L’analyse livrée dans ce texte se veut une contribution à la modélisation de la dynamique spatioéconomique contemporaine du Québec. Nous avons constaté que le modèle classique basé sur le principe de la centralité demeure très utile dans la vallée du Saint-Laurent, en illustrant un système urbain relativement bien intégré malgré la distance entre les lieux. Cette zone polycentrique prend progressivement la forme d’un archipel que d’aucuns désignent comme « métapole ». Dans la périphérie, par contre, notre lecture spatioéconomique du Québec nous a permis de bien démontrer la domination du principe de l’accessibilité en présentant un mode d’occupation des territoires bien spécifique et distinct.

La dynamique spatioéconomique du Québec fait en outre apparaître, à l’analyse, de nouvelles formes territoriales qui illustrent en substance une nouvelle division spatiale des activités économiques entre les activités d’extraction des ressources, de consommation de biens et services, de production de biens et d’innovation. Parmi les nouveaux territoires qui s’affirment, on distingue les technopoles et technoparcs, bien sûr, mais aussi un croissant manufacturier, des corridors de développement centraux et périphériques, un arc nordique, des pôles ruraux de rétention de l’érosion, des complexes d’activités spécialisées et des zones économiques désignées.

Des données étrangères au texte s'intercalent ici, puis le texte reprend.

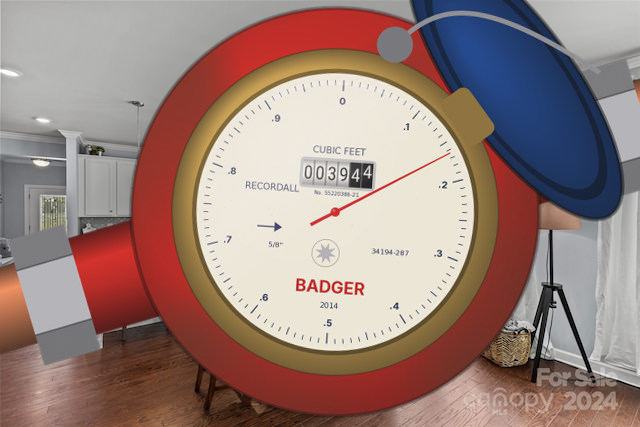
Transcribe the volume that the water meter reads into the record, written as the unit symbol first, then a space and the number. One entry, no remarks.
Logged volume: ft³ 3944.16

L’isolement des enjeux autour de ces formes émergentes appelle inévitablement le gouvernement du Québec à pointer des cibles inédites pour soutenir le développement. Ces cibles se présentent actuellement de manière similaire à celles qui furent jadis utilisées concrètement, notamment pour asseoir la réforme des agglomérations urbaines au tournant du siècle, pour effectuer le découpage des régions administratives au milieu de la décennie 1960 ou, encore, pour dessiner les MRC au tout début de la décennie 1980.

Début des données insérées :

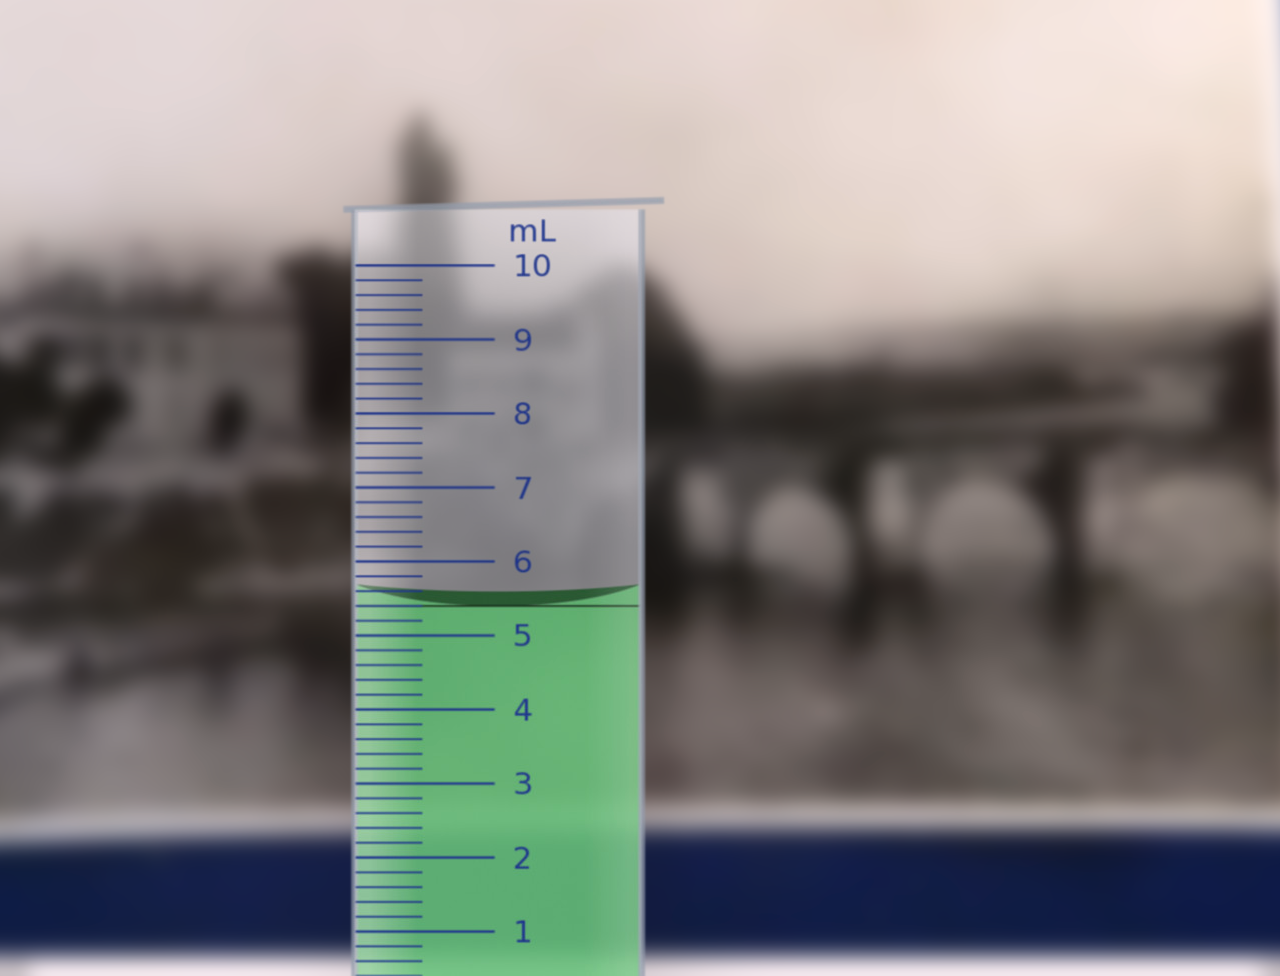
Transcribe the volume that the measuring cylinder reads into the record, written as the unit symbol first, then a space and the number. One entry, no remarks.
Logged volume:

L’émergence de nouvelles formes territoriales pertinentes génère certes des possibilités pour l’organisation des territoires par les acteurs, notamment en matière d’appropriation et de développement. Elle illustre, par contre, une nouvelle source de conflits entre les deux types de territoires présents et émergents au Québec. Ainsi, aux équilibres centre-périphérie et urbain-rural qui furent jadis au coeur de la politique territoriale du gouvernement, se superpose actuellement une nouvelle dualité conflictuelle à équilibrer entre territoires de gestion et territoires émergents.

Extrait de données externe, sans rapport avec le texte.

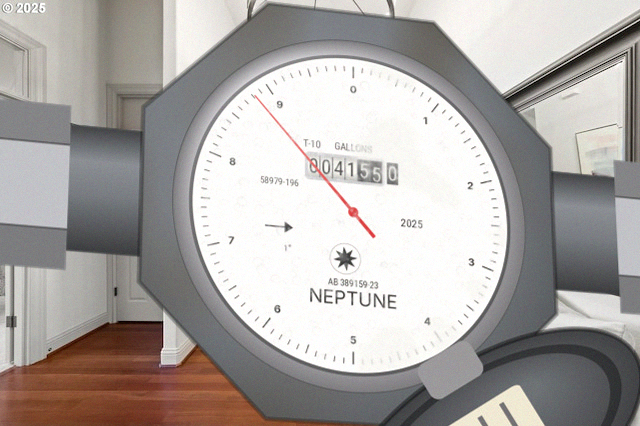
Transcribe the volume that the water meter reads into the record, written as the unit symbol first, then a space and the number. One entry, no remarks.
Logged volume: gal 41548.8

Cela signifie qu’aussi valables et utiles qu’ils soient, les nouveaux territoires sont confrontés, dans leur émergence et leur émancipation, aux territoires officiels de gestion tels que les régions administratives, les MRC et les municipalités, bien reconnus pour la gestion publique de biens, services et programmes (Proulx, 2008a). En réalité, aux dualités centre-périphérie et urbaine-rurale qui ont permis la création des régions administratives et des MRC, se superpose une nouvelle opposition et, en conséquence, un nouvel équilibre spatioéconomique à rechercher.